Now, thinking back 40 years, it was an experience I would not have missed for the world. Or would I? I was taken out of what remained of my childhood and youth and thrown into the adult world a little faster than I would have liked. Tanks, guns and all things military were my life for the next 20 years. As I grew older I grew wiser, and in my late 30s the hand of God reached out and I became a Christian. I left the army in 1986.
Could it have been different?
Rudolph Hess remained in Spandau until he died at the age of 92, in 1987. I often wonder how things would have been different if Rudolph Hess had reached out to his one and only true Savior.
God called me and I answered. I don’t think poor Rudolph Hess ever heard the call. Apparently he was an unrepentant Nazi to the end, professing loyalty to his failed Fuehrer and the awful regime he had served. He was once described as the loneliest man in the world.
At the time I would not have been allowed to contact him even if I had wanted to.
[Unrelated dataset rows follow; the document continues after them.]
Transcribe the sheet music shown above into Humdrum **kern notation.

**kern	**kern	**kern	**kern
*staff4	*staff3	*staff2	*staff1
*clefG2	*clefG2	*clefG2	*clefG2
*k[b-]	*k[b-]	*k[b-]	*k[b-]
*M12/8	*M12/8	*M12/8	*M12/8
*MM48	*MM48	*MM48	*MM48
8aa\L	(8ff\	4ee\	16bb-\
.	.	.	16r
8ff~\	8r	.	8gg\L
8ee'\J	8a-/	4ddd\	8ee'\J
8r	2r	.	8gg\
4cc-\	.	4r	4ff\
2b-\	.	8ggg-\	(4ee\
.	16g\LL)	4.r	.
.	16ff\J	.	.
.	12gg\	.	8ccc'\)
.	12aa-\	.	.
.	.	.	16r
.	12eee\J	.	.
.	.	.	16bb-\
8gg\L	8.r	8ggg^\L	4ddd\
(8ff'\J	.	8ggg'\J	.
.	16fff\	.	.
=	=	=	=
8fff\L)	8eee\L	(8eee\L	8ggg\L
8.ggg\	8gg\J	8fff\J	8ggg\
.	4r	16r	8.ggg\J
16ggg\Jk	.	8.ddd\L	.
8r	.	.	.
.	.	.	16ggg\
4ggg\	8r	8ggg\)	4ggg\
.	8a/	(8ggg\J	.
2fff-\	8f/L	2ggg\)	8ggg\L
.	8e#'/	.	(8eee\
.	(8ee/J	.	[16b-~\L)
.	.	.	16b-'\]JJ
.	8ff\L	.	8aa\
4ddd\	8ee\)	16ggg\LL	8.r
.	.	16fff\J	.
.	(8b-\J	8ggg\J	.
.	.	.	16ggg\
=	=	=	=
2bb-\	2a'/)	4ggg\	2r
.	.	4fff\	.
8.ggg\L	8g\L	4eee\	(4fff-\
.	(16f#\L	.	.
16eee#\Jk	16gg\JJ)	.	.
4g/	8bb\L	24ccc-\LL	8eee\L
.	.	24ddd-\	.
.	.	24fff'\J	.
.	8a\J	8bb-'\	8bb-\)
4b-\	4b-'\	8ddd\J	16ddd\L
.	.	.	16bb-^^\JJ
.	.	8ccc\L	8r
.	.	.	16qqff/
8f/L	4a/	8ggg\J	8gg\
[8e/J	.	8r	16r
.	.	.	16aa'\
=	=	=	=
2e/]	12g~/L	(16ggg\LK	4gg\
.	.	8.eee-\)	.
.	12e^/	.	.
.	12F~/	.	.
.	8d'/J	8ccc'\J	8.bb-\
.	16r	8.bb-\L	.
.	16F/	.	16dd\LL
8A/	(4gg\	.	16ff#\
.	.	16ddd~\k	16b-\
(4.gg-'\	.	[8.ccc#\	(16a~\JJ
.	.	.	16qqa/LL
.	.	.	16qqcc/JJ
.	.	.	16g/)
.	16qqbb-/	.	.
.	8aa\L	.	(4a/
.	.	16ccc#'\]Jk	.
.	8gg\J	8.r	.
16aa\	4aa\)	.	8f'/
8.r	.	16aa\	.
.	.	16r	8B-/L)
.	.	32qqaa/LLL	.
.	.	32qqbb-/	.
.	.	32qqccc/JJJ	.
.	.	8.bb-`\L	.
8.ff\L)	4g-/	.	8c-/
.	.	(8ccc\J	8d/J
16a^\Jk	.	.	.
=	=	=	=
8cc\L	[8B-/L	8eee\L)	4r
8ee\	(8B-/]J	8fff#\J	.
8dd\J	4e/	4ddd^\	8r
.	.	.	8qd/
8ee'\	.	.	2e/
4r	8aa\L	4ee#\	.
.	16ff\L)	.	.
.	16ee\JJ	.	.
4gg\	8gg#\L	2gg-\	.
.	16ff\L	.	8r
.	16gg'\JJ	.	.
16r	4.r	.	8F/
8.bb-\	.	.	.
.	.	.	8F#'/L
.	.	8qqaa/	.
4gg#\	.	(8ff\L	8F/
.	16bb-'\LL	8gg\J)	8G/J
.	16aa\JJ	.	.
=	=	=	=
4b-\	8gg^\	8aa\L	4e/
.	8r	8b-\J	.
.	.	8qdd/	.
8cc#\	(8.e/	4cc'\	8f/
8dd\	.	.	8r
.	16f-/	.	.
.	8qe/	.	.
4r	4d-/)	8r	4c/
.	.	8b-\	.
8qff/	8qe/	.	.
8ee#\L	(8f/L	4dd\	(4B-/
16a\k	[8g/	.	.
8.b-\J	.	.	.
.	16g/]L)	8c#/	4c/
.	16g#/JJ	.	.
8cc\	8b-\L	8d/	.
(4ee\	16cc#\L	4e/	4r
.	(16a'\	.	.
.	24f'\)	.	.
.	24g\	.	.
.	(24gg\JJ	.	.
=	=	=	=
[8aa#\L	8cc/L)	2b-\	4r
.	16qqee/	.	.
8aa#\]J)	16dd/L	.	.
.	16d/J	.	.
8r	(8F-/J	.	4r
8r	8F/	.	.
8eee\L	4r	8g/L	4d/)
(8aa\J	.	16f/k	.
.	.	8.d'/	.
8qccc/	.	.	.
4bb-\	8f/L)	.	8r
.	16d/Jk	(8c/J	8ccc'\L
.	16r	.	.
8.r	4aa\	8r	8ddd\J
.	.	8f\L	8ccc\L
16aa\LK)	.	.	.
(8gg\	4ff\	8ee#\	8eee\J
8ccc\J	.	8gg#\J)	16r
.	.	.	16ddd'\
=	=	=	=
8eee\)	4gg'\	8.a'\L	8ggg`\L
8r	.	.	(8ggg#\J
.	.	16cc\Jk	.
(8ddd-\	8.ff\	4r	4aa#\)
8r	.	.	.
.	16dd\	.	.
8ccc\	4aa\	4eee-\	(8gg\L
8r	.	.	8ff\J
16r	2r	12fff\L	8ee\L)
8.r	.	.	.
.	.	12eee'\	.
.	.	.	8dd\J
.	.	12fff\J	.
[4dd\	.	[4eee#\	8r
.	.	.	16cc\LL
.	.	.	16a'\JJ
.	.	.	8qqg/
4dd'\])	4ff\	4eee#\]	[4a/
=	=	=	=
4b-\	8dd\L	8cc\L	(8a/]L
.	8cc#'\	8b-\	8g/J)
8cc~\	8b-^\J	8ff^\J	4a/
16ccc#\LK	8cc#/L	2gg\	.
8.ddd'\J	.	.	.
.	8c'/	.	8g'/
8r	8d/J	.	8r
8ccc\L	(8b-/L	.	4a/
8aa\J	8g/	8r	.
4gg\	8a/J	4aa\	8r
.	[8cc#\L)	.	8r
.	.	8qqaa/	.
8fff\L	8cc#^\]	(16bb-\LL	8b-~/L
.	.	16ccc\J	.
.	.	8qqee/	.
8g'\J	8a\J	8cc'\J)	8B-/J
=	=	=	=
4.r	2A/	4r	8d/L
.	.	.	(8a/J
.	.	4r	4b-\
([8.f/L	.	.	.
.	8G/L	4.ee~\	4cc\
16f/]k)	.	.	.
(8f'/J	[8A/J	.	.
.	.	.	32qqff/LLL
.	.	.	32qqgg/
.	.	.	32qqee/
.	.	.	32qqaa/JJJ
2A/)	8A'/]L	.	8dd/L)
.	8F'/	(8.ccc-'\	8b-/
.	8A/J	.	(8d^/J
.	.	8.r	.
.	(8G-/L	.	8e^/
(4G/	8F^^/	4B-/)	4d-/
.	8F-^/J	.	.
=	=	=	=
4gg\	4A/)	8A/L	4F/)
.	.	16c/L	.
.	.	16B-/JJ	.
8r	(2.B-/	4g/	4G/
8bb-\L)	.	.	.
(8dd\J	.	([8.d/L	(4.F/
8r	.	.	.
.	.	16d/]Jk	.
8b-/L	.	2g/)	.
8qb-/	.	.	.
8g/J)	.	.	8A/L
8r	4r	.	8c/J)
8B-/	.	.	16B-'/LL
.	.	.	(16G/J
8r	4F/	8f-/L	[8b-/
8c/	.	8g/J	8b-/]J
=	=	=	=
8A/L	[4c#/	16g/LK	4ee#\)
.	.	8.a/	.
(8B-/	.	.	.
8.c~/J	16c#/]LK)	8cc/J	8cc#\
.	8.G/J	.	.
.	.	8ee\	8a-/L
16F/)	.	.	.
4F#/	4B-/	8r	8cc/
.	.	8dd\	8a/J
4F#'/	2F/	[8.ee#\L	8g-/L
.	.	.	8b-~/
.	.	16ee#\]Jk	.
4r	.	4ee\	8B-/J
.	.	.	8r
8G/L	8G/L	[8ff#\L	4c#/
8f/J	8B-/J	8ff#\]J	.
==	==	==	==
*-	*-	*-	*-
And anyway, at that time I did not know God as I know him now—a God of mercy who is willing to forgive all sins and accept all repentant sinners.
I suppose Rudolph Hess died without knowing that. I am no theologian, and I don’t know exactly where that leaves him. But I do know where it leaves us. No matter who we are and what we are, we can always call out to the God whose love is broad and deep enough for everyone who looks to him for help. Yes, even the loneliest man in the world.
Bill Horton now lives in Birmingham, England.